### Selected extract
Twelve years ago, Rachel Miller was lost when it came to her son John. The 7-year-old was profoundly disabled because of his autism.
Unable to speak, he withdrew from people at school and, worse, from his family.
In March 2003, Miller was introduced to Jeff Hancock, a one-on-one therapist for people with autism, and things started to feel a little more manageable.
Hancock was hired to be John’s companion. The two would go people-watching at the mall in Stuart, Florida, on the weekends. Hancock chatted throughout their excursions, even though John couldn’t talk back.
Their relationship evolved when Hancock introduced John to the Special Olympics in Martin County. Hancock, a longtime volunteer for the organization, and Miller decided John should get involved in sports after they saw a rare sight: Whenever John was running or being active, he was smiling.
Up until that point, Miller said, it was virtually impossible to get John involved with sports because of his condition.
“There were very few people who knew how to handle a disability as severe as John’s,” she said. “Even teachers and professionals were unable to reach him.”
One area of difficulty was communication. John couldn’t speak and was mainly unresponsive to people.
And people distanced themselves when they saw the teen injure himself. John would bite his arms and hands and even hit himself with powerful blows to the head, Miller said.
As John got older, his behavioral issues intensified. But while teachers and peers drew away, Hancock stood closer by his side.
When John turned 12, Hancock introduced him to track at the Special Olympics. For the first three years, the pair just observed the sport by watching practices and events. Hancock worked daily with John, showing him everything, including where to sit, stand and walk, so he would understand the flow of the events.
Eventually, the lessons clicked, and John was off doing 50-meter sprints. John was racing because he loved to run, not because he wanted to compete, Hancock explained.
“Winning is not in his vocabulary. We put him in smaller races so that he could finish,” Hancock said. Finishing the races was a way to boost John’s confidence. “He learned that when he finished the race he could see his mom, and get a drink, and get hugs.”
But as John got older, he got stronger and faster. At 16, he was jumping hurdles and doing 800-meter races. Miller started seeing her son as a serious athlete.
Off the field, John was closed off to the world, but on the track he shined.
“John’s head will be down a lot when he is trying to have social interactions. But when he is running, his form is perfect,” she said.
John even verbalizes on the field, joyously yelling. “It sounds like he is happy,” Miller said.
######
Summarize the article about John and the Special Olympics in two sentences. The stored data is not needed for this exercise.
### Provided information
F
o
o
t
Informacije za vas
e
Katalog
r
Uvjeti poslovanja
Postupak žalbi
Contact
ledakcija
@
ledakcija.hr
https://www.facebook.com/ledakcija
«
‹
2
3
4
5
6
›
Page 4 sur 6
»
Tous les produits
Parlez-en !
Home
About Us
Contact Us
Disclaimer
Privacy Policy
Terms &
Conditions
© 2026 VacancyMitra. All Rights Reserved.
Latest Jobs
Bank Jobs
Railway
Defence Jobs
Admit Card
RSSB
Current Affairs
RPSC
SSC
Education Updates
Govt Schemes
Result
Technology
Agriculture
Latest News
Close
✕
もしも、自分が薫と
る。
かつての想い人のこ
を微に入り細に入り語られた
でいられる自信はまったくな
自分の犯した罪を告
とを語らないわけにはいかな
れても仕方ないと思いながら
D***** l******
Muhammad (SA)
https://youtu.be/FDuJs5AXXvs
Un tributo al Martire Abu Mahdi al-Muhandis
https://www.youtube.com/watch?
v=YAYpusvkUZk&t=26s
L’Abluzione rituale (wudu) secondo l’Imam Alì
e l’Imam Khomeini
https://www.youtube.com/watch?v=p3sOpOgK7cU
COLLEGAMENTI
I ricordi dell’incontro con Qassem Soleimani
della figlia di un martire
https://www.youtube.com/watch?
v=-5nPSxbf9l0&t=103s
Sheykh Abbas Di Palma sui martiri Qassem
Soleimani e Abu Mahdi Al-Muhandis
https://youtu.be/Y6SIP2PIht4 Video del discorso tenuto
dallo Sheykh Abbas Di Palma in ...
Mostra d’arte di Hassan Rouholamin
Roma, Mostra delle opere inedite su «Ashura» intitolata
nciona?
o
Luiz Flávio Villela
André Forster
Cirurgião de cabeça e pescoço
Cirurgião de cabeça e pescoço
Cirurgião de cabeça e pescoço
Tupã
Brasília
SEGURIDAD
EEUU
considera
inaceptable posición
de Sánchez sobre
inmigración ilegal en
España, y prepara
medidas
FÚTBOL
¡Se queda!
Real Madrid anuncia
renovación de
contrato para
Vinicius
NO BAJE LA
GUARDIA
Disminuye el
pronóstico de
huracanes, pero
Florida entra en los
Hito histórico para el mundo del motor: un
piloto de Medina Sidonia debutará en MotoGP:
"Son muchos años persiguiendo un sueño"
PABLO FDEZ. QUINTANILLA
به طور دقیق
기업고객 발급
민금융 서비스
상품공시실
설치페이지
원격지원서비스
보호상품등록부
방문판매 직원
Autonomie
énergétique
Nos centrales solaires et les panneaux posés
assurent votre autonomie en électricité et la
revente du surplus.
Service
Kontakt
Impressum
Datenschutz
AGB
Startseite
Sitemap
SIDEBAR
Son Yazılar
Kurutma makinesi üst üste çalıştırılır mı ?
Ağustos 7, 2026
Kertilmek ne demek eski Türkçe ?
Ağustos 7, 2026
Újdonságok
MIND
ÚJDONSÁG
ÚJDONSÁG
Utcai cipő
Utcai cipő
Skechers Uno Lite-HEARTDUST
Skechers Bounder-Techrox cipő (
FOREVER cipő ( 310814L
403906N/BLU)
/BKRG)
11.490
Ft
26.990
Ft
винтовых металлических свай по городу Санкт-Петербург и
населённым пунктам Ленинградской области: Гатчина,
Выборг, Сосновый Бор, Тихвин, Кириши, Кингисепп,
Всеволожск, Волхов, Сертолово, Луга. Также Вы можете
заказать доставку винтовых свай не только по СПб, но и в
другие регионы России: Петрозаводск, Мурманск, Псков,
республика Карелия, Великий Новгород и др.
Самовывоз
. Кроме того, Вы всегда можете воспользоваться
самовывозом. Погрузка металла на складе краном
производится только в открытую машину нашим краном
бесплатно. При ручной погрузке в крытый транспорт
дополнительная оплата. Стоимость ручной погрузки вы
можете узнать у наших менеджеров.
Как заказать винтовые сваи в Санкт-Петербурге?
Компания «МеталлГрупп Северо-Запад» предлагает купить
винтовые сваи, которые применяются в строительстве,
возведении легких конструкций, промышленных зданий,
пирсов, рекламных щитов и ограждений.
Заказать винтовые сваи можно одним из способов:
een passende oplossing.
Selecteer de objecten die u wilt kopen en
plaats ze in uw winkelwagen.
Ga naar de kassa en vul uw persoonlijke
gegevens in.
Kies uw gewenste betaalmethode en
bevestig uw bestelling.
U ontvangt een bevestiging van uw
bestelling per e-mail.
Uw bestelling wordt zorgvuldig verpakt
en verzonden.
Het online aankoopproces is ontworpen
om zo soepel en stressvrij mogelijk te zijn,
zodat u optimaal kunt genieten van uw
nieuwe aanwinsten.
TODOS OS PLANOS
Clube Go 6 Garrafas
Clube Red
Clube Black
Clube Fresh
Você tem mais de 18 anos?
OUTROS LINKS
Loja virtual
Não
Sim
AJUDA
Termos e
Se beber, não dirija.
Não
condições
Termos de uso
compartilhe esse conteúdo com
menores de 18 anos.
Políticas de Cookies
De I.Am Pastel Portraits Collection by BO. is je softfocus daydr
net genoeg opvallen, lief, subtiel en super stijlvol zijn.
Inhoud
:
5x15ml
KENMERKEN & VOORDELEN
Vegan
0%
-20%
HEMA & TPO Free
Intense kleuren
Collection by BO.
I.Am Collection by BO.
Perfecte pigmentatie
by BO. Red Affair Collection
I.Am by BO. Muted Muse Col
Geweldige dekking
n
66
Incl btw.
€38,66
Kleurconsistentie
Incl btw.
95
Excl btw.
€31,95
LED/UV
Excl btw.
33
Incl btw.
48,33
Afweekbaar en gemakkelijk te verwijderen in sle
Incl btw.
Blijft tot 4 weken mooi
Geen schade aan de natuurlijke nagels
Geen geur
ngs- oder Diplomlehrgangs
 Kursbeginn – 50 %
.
######
Exercise output
John, a profoundly disabled boy with autism who could not speak, was paired with therapist Jeff Hancock, who introduced him to track at the Special Olympics in Martin County. After years of observing and daily lessons, John moved from 50-meter sprints to hurdles and 800-meter races, and though he is closed off to the world off the field, his mother says he shines on the track and even yells joyously there.